Ce délai court sur 10 jours calendaires : on doit donc compter tous les jours – y compris les samedi et dimanche, les jours fériés et / ou chômés.
Troisième précision : si le délai s’achève un dimanche un dimanche ou un jour férié, le délai est prolongé jusqu’au jour ouvrable qui suit. Le texte officiel est ici.
Prenons un exemple pour que cela soit plus clair :
vous avez signé un compromis de vente 5 octobre. Le délai va commencer à courir à partir du 6 octobre. Il va expirer le 15 octobre à 23h59.
Comment notifier sa rétractation ?
Une simple lettre recommandée avec accusé de réception suffit. Il vous faudra l’adresser au vendeur ou à son représentant (notaire). C’est le cachet de la Poste qui fait foi.
Conséquences de la rétractation
Vous ne risquez aucune pénalité et n’avez aucun besoin de justifier votre choix.
Si vous avez versé un séquestre, celui-ci doit vous être remboursé dans le délai de 21 jours. Aucun frais ne peut vous être réclamé.
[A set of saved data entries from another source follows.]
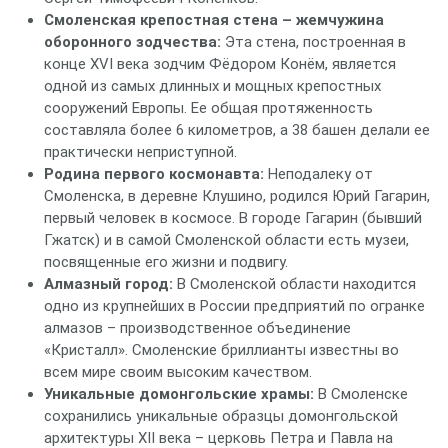
Смоленская крепостная стена – жемчужина
оборонного зодчества:
Эта стена, построенная в
конце XVI века зодчим Фёдором Конём, является
одной из самых длинных и мощных крепостных
сооружений Европы. Ее общая протяженность
составляла более 6 километров, а 38 башен делали ее
практически неприступной.
Родина первого космонавта:
Неподалеку от
Смоленска, в деревне Клушино, родился Юрий Гагарин,
первый человек в космосе. В городе Гагарин (бывший
Гжатск) и в самой Смоленской области есть музеи,
посвященные его жизни и подвигу.
Алмазный город:
В Смоленской области находится
одно из крупнейших в России предприятий по огранке
алмазов – производственное объединение
«Кристалл». Смоленские бриллианты известны во
всем мире своим высоким качеством.
Уникальные домонгольские храмы:
В Смоленске
сохранились уникальные образцы домонгольской
архитектуры XII века – церковь Петра и Павла на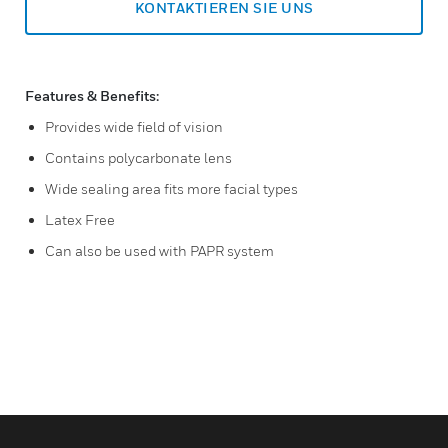
KONTAKTIEREN SIE UNS
Features & Benefits:
Provides wide field of vision
Contains polycarbonate lens
Wide sealing area fits more facial types
Latex Free
Can also be used with PAPR system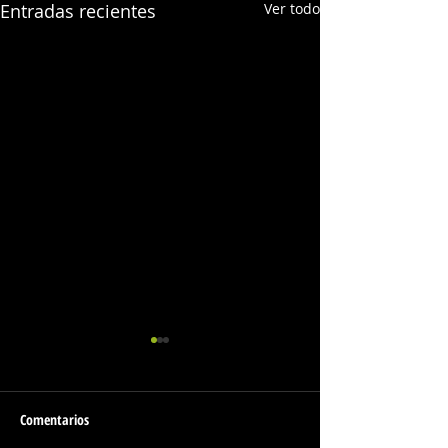
Entradas recientes
Ver todo
Comentarios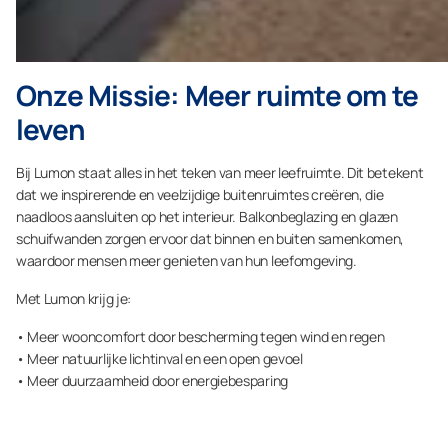
Onze Missie: Meer ruimte om te
leven
Bij Lumon staat alles in het teken van meer leefruimte. Dit betekent
dat we inspirerende en veelzijdige buitenruimtes creëren, die
naadloos aansluiten op het interieur. Balkonbeglazing en glazen
schuifwanden zorgen ervoor dat binnen en buiten samenkomen,
waardoor mensen meer genieten van hun leefomgeving.
Met Lumon krijg je:
• Meer wooncomfort door bescherming tegen wind en regen
• Meer natuurlijke lichtinval en een open gevoel
• Meer duurzaamheid door energiebesparing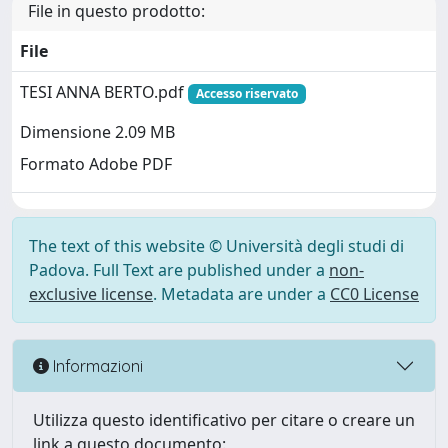
File in questo prodotto:
File
TESI ANNA BERTO.pdf
Accesso riservato
Dimensione 2.09 MB
Formato Adobe PDF
The text of this website © Università degli studi di
Padova. Full Text are published under a
non-
exclusive license
. Metadata are under a
CC0 License
Informazioni
Utilizza questo identificativo per citare o creare un
link a questo documento: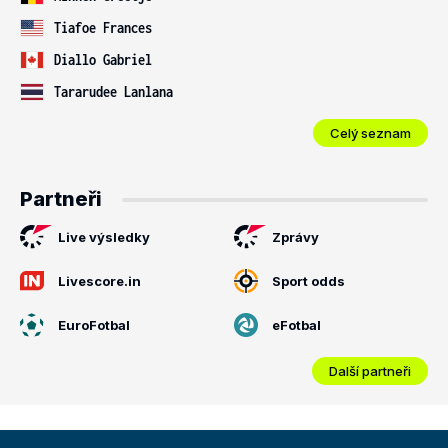
Tiafoe Frances
Diallo Gabriel
Tararudee Lanlana
Celý seznam
Partneři
Live výsledky
Zprávy
Livescore.in
Sport odds
EuroFotbal
eFotbal
Další partneři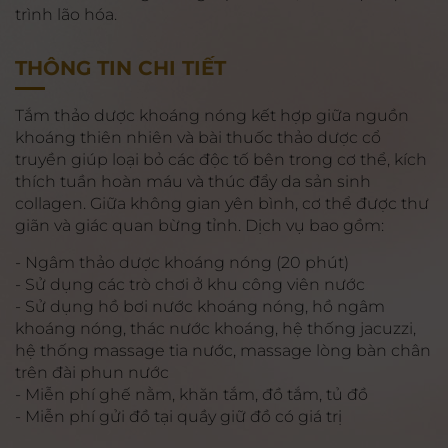
trình lão hóa.
THÔNG TIN CHI TIẾT
Tắm thảo dược khoáng nóng kết hợp giữa nguồn
khoáng thiên nhiên và bài thuốc thảo dược cổ
truyền giúp loại bỏ các độc tố bên trong cơ thể, kích
thích tuần hoàn máu và thúc đẩy da sản sinh
collagen. Giữa không gian yên bình, cơ thể được thư
giãn và giác quan bừng tỉnh. Dịch vụ bao gồm:
- Ngâm thảo dược khoáng nóng (20 phút)
- Sử dụng các trò chơi ở khu công viên nước
- Sử dụng hồ bơi nước khoáng nóng, hồ ngâm
khoáng nóng, thác nước khoáng, hệ thống jacuzzi,
hệ thống massage tia nước, massage lòng bàn chân
trên đài phun nước
- Miễn phí ghế nằm, khăn tắm, đồ tắm, tủ đồ
- Miễn phí gửi đồ tại quầy giữ đồ có giá trị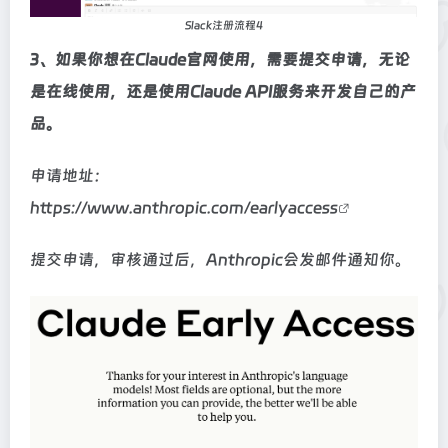
Slack注册流程4
3、如果你想在Claude官网使用，需要提交申请，无论
是在线使用，还是使用Claude API服务来开发自己的产
品。
申请地址：
https://www.anthropic.com/earlyaccess
提交申请，审核通过后，Anthropic会发邮件通知你。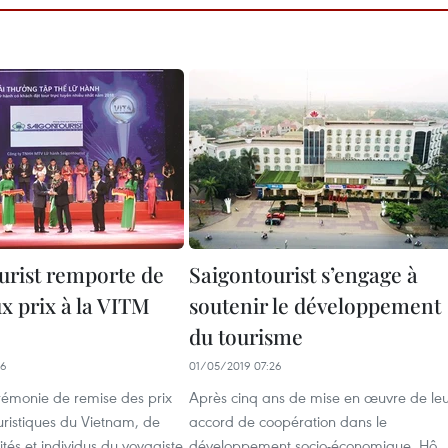
urist remporte de
Saigontourist s’engage à
 prix à la VITM
soutenir le développement
du tourisme
56
01/05/2019 07:26
rémonie de remise des prix
Après cinq ans de mise en œuvre de le
uristiques du Vietnam, de
accord de coopération dans le
és et individus du voyagiste
développement socio-économique, Hô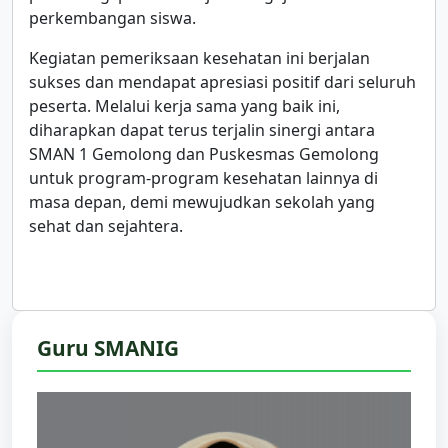
perkembangan siswa.
Kegiatan pemeriksaan kesehatan ini berjalan
sukses dan mendapat apresiasi positif dari seluruh
peserta. Melalui kerja sama yang baik ini,
diharapkan dapat terus terjalin sinergi antara
SMAN 1 Gemolong dan Puskesmas Gemolong
untuk program-program kesehatan lainnya di
masa depan, demi mewujudkan sekolah yang
sehat dan sejahtera.
Guru SMANIG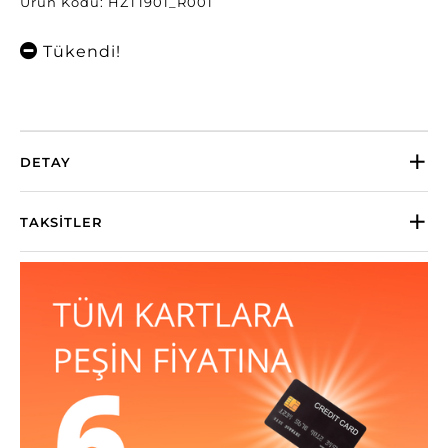
Ürün Kodu: HZT1901_R001
Tükendi!
DETAY
TAKSITLER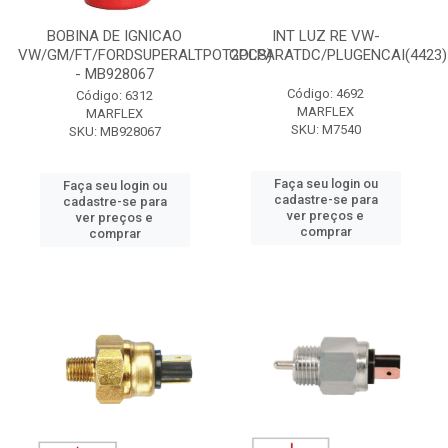
BOBINA DE IGNICAO
INT LUZ RE VW-
VW/GM/FT/FORDSUPERALTPOT2PCS)
GOLPARATDC/PLUGENCAI(4423)
- MB928067
Código: 4692
Código: 6312
MARFLEX
MARFLEX
SKU: M7540
SKU: MB928067
Faça seu login ou
Faça seu login ou
cadastre-se para
cadastre-se para
ver preços e
ver preços e
comprar
comprar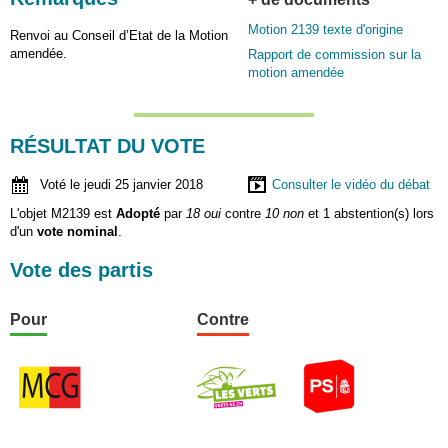
Motion 2139 texte d'origine
Renvoi au Conseil d’Etat de la Motion
amendée.
Rapport de commission sur la
motion amendée
RÉSULTAT DU VOTE
Voté le jeudi 25 janvier 2018
Consulter le vidéo du débat
L'objet M2139 est
Adopté
par
18 oui
contre
10 non
et 1 abstention(s) lors
d'un
vote nominal
.
Vote des partis
Pour
Contre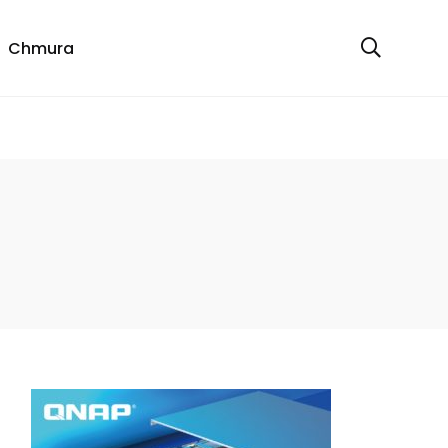
Chmura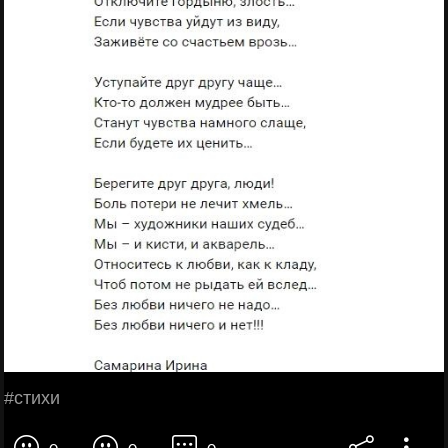
#стихи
Le cas particulier de l’acquisition par des personnes morales
Attention ! Si vous achetez en SCI, SARL ou SAS, la société ne dispose pas de ce délai de rétractation. Seuls les acquéreurs particuliers disposent de 10 jours pour se rétracter.
Le cas particulier de l’achat de locaux commerciaux
Ici encore, le délai de 10 jours ne s’appliquera pas. Seuls les biens destinés à constituer une habitation sont visés par ce délai : que ce soit une résidence principal ou un investissement locatif.
Vous me direz « quid d’un immeuble mixte ? » Par exemple un immeuble de rapport constitué d’appartements et de commerces en rez de chaussé comme cela arrive souvent.
Dans ce cas, la jurisprudence estime que le délai ne doit pas être accordé. Voici la décision de la Cour de Cassation pour les férus de droit.
Le délai joue-t-il pour l’achat de locaux accessoires ?
Excellente question car cela concerne quand même pas mal de biens : garages, caves, greniers…
Si ce local n’est que l’accessoire d’un bien destiné à l’habitation et qu’il est vendu en même temps, vous bénéficiez des 10 jours pour vous rétracter. En revanche, si le local est vendu seul, vous ne pourrez pas vous réclamer de ce droit.
Autre cas particulier : les ventes aux enchères
Si vous achetez un bien lors d’une vente aux enchères, vous ne bénéficiez pas du délai de rétractation.
Aië, le délai de rétractation est passé
Dans ce cas, vous êtes par principe engagé.
Néanmoins, vous et votre notaire avez sans doute fait mentionner un certain nombre de clauses suspensives dans le compromis. Si l’une de ces clauses n’est pas remplie, vous pourrez alors vous dégager du compromis puisque celui-ci sera caduque. Le cas classique (et à mon avis appelé à se répéter de plus en plus fréquemment) est la non obtention du crédit immobilier. Il faut alors le justifier avec une attestation de refus de prêt.
Mais il existe d’autres situations telle que la condition suspensive liée à la vente préalable de sa résidence principale.
Si les clauses suspensives ne peuvent pas être employées, il vous reste toujours la possibilité de vous désengager mais vous y laisserez vraisemblablement votre séquestre. D’où l’intérêt de négocier le montant de ce séquestre au départ ! Voire de ne pas en verser du tout !
Un délai de rétractation d’un compromis de vente de 14 jours ?
Halte là ! Ce délai de 14 jours n’existe pas en immobilier.
C’est un délai dont vous bénéficiez en tant que consommateur lorsque vous faites des emplettes sur Internet ou par téléphone. Rien à voir donc !
Au final…
Le délai de rétractation est un droit que vous pouvez exercer 10 jours après la signature du compromis en tant qu’acquéreur.
Ceci dit, c’est presque votre dernière chance pour faire marche arrière. Sachant que vous aurez eu l’occasion de vous rétracter avant – par exemple, après avoir formulé une offre, même si celle-ci a été acceptée – je ne vous recommande pas forcément d’attendre d’avoir signé un compromis pour bien réfléchir aux tenants et aboutissants de votre investissement.